Первое мая нового стиля падало на Среду Страстной. Большевики, истративши очень много денег на праздник пролетариата, отметили его, как полагается, красным цветом, шествиями, музыкой, пением интернационала рабочими и работницами, которые приплясывая и нестерпимо перевирая мотив, кричали: «вперед, вперед, вперед!..» и всю ночь Москва, давно уже привыкшая с заходом солнца погружаться во тьму, пылала всеми огнями дорого стоющей иллюминации вплоть до рассвета… А в Святую ночь новые хозяева не только решились нарушить вековой обычай — лишить москвичей Кремля и волнующих полновесных ударов Ивана Великого, — но даже ради такого большого праздника не позволили хотя бы скудно осветить улицы. И все мы, пробиравшиеся в полной темноте в свои приходы или соседние церкви, ежеминутно оступались, спотыкались, — уже дворники, переименованные в «смотрители дворов», ничего не делали, и на тротуарах лед не скалывался, и образовывались неровные бугры.

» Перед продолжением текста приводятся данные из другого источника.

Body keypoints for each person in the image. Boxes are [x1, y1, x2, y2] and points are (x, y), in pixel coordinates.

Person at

Мы с Яном были у Заутрени в церкви «Никола на Курьих Ножках». Родители не рискнули пробираться в темноте… Маленькая уютная старинная церковка была полна народом. Когда мы вошли, пели «Волною морскою» и слова «гонители» и «мучители» отзывались в сердце совершенно по-новому. Настроение было не пасхальное, — многие плакали. И первый раз за всю жизнь «Христос Воскресе» не вызвало праздничной радости. И тут, может быть, мы впервые по-настоящему поняли, что дышать с большевиками одним воздухом невозможно. […]

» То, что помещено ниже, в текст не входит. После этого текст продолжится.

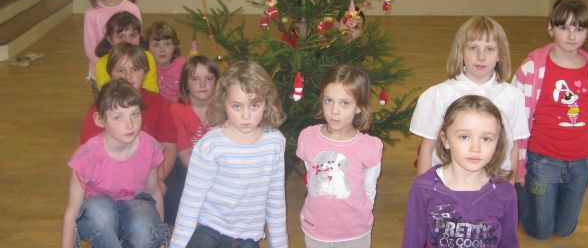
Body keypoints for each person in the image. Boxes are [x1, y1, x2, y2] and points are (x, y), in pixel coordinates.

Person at [513, 0, 588, 239]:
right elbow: (513, 120)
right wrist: (517, 165)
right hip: (541, 161)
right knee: (540, 231)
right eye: (563, 27)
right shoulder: (531, 69)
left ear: (587, 32)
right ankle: (522, 193)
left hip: (581, 163)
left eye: (579, 29)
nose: (571, 36)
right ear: (551, 28)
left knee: (565, 229)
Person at [170, 61, 288, 248]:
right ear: (223, 103)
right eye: (237, 106)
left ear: (267, 103)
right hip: (210, 227)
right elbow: (191, 201)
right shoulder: (210, 145)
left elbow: (276, 201)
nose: (246, 116)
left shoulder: (275, 143)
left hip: (247, 235)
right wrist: (177, 245)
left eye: (254, 106)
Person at [410, 16, 529, 180]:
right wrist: (423, 189)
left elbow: (513, 147)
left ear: (499, 55)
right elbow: (427, 148)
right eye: (473, 48)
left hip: (494, 185)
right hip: (447, 186)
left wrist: (509, 189)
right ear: (461, 51)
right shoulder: (438, 95)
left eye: (490, 49)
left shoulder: (513, 97)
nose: (481, 57)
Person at [62, 80, 169, 248]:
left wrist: (160, 240)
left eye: (135, 114)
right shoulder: (87, 157)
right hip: (98, 211)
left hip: (135, 204)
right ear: (100, 120)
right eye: (118, 117)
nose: (129, 124)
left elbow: (154, 191)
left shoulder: (149, 147)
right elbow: (72, 211)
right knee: (100, 213)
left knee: (146, 231)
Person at [402, 95, 519, 248]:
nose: (475, 148)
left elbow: (509, 243)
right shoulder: (423, 189)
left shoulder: (505, 192)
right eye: (464, 137)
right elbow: (411, 242)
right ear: (445, 139)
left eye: (486, 139)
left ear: (497, 144)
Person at [297, 65, 383, 248]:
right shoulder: (307, 137)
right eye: (329, 100)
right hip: (316, 230)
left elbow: (369, 188)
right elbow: (310, 176)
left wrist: (361, 212)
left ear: (359, 107)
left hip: (355, 233)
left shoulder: (369, 146)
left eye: (345, 103)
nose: (334, 110)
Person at [81, 43, 177, 192]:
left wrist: (158, 179)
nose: (127, 76)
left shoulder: (158, 103)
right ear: (110, 74)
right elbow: (89, 154)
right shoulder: (99, 108)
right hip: (107, 182)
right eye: (120, 70)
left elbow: (169, 146)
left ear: (145, 74)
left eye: (135, 69)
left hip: (148, 178)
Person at [164, 55, 218, 226]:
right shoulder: (176, 110)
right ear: (185, 83)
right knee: (177, 199)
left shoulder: (223, 108)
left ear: (217, 82)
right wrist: (204, 178)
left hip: (217, 166)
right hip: (186, 165)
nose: (203, 84)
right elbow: (184, 151)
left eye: (209, 78)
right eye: (195, 79)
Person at [84, 0, 140, 77]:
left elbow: (136, 40)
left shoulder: (133, 9)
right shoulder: (91, 14)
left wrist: (126, 66)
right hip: (101, 70)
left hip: (128, 71)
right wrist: (106, 68)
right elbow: (90, 49)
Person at [94, 11, 159, 93]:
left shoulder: (148, 57)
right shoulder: (101, 64)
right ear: (110, 39)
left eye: (132, 35)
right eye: (121, 37)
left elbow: (151, 91)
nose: (128, 41)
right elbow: (108, 94)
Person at [146, 21, 186, 102]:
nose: (162, 50)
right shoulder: (146, 67)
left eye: (167, 44)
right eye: (156, 45)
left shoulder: (183, 66)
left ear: (174, 46)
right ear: (148, 48)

Большинство уже не доедало. Сыты были лишь те, у кого имелись запасы. […]

Почему-то у нас в доме не придавали серьезного значения «экономической разрухе», о которой более жизненные люди порой нам говорили и всерьез никто не представлял, что жизнь дойдет до того, до чего дошла в 1919-20 годах, а потому в ожидании лучших времен мы лишь сокращались и сокращались в потребностях. Хозяйство с каждым днем делалось все менее и менее сложным, и свободного времени оказывалось очень много. […] устанешь от впечатлений шумных улиц, приобретавших все более хамский вид, от бульваров с зелеными газонами, где в прежнее время желтели или мохнатились одуванчики, а теперь парами лежит освобожденный народ и усыпает шелухой подсолнечной свежую траву — вот и свернешь незаметно для себя в переулок и ходишь от одного особняка до другого и думаешь о былых временах, смутно ощущая уже, что старый мир, полный несказанной красоты и прелести, уходит в Лету! […]

Об отъезде я думала тоже мало. С одной стороны, отгоняла неприятную мысль о разлуке с близкими, а с другой, привыкнув за одиннадцать лет к скитальческой жизни, я довольно просто относилась к отъезду в полной уверенности в скором возвращении назад.

Жить мы уже стали кварталами. Развлекаться — только литературными «Средами», которые после изгнания из «Кружка» происходили в воскресенье в приютившем их «Юридическом Обществе» на Малой Никитской.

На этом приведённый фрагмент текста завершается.